About a year into the partnership, Rajo Laurel stepped onto the scene. The renowned Manila fashion designer, known best for his role as a judge on fashion design show Project Runway Philippines, proposed designing fashion bags and accessories out of the rug weaves – the vision that spurred present-day Rags2Riches.

Initially the company subcontracted local factories to create these more complex final products out of the artisans’ weaves. But this system proved unsustainable as factories began shutting down and moving to other Asian countries with a lower minimum wage or less stringent labour laws, Fernandez-Ruiz said.

The company hired a staff of 30 artisans and created an in-house workshop. The artisans began developing wallets, tote bags and other items to broaden the brand from within. They even had a quality control department to inspect the new bags.

It was a struggle to keep the whole machine turning. Within a year, most of the other co-founders had peeled away from the company, and today Fernandez-Ruiz is the only full-time founder remaining, she said.

Meanwhile, it took about four years to convince the artisans that Rags2Riches was in it for the long haul. It did so by continually engaging with the community, listening to their needs – “they actually really know a lot of the things that will help them, but they just don’t have a lot of access” – and helping with practical improvements in the lives of the community members. One example was the company’s partnership with a local microfinance institution to help their employees get documentation to open their own bank accounts.

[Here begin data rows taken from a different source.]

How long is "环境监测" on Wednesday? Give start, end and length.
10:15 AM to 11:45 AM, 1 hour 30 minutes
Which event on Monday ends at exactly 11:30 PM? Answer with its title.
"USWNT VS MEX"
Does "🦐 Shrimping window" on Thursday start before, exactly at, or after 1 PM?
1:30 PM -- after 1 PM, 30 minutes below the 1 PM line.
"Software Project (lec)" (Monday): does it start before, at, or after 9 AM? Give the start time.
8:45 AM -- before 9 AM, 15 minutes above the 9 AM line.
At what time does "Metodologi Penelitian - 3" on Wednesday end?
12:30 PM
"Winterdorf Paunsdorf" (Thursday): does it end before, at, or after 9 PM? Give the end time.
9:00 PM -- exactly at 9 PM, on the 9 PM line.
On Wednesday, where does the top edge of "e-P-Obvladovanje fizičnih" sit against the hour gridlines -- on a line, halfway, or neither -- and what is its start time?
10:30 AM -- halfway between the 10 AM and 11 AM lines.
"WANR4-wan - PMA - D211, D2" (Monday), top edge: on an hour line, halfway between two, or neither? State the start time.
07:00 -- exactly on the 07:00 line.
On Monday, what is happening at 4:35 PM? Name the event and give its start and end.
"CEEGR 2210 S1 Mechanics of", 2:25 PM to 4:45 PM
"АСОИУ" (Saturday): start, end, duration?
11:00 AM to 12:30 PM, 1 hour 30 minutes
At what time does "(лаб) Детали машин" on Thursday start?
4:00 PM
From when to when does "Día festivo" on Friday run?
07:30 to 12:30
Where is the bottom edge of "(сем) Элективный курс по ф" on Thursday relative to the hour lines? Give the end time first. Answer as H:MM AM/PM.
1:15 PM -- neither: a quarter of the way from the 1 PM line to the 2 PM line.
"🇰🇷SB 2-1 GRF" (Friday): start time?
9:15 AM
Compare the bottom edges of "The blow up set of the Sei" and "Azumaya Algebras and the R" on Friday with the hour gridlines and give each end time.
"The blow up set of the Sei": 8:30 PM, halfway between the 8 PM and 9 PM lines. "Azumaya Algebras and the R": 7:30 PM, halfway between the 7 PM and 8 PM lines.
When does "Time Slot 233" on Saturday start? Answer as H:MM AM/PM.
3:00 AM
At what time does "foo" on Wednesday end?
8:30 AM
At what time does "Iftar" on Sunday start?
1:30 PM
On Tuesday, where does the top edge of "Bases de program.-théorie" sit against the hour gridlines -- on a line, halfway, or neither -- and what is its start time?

Fernandez-Ruiz says that by being straightforward with employees she maintained their trust and dedication, which sustained the operation

As trust developed between the community and Rags2Riches, the company was able to grow the number of artisans it worked with. Today, it contracts over 100 artisans across eight communities who work from home. Another 15 artisans are employed directly in the workshop. They are paid fair wages, Fernandez-Ruiz said, and those who work full time now earn around $11 a day, more than minimum wage.

Of the three artisans with which the company launched the partnership, one remains dedicated to the workshop while another now manages the 12-person Rags2Riches business team.

Fernandez-Ruiz attributes much of the company’s success to a dedication to transparency. In 2016, it looked as though the company was going to fold after having scaled up too quickly. By being straightforward with employees, she maintained their trust and dedication, which sustained the operation.

About a year ago, the company decided to apply lessons from some of its bumps in the road to create Things That Matter, an online marketplace for positive-impact products, such as zero-waste and community-based items. It also serves behind the scenes as a network where companies exchange ideas. Things That Matter co-founder Audrey Ferriol calls it “Social Enterprises Anonymous.”

It’s grown out of a new era in the Philippines in which consumers are more environmentally and socially aware, Fernandez-Ruiz said.

“We definitely contributed to the trend and people seeing that it’s possible to have a product that has a good cause behind it but really looks good and can compete with other global brands,” she said. “So that definitely paved the way, especially for a lot of entrepreneurs that we know who were inspired by Rags2Riches – that’s why they started their own shop.”

Moving forward, the company plans to scale back its international focus to capitalise on the growing appreciation for “moral shopping” in the Philippines. In the past year, it has formed four corporate partnerships with companies that sell scrap materials to Rags2Riches, which turns those scraps into final products that it sells back to the partner for their retail stores, creating a circular economy.

The company’s prospects are strong. What once was fuelled by an investment of less than $200 is projected to reach roughly a quarter of a million dollars in sales this year, Fernandez-Ruiz said.

“Most of the things that we have right now, the systems we have for production, they are all from the conversations we’ve had with the community artisans,” she said. “[We set out to] become business partners with them – really, truly be there through thick and thin, and then we can create something great together… and that’s what we’ve done.”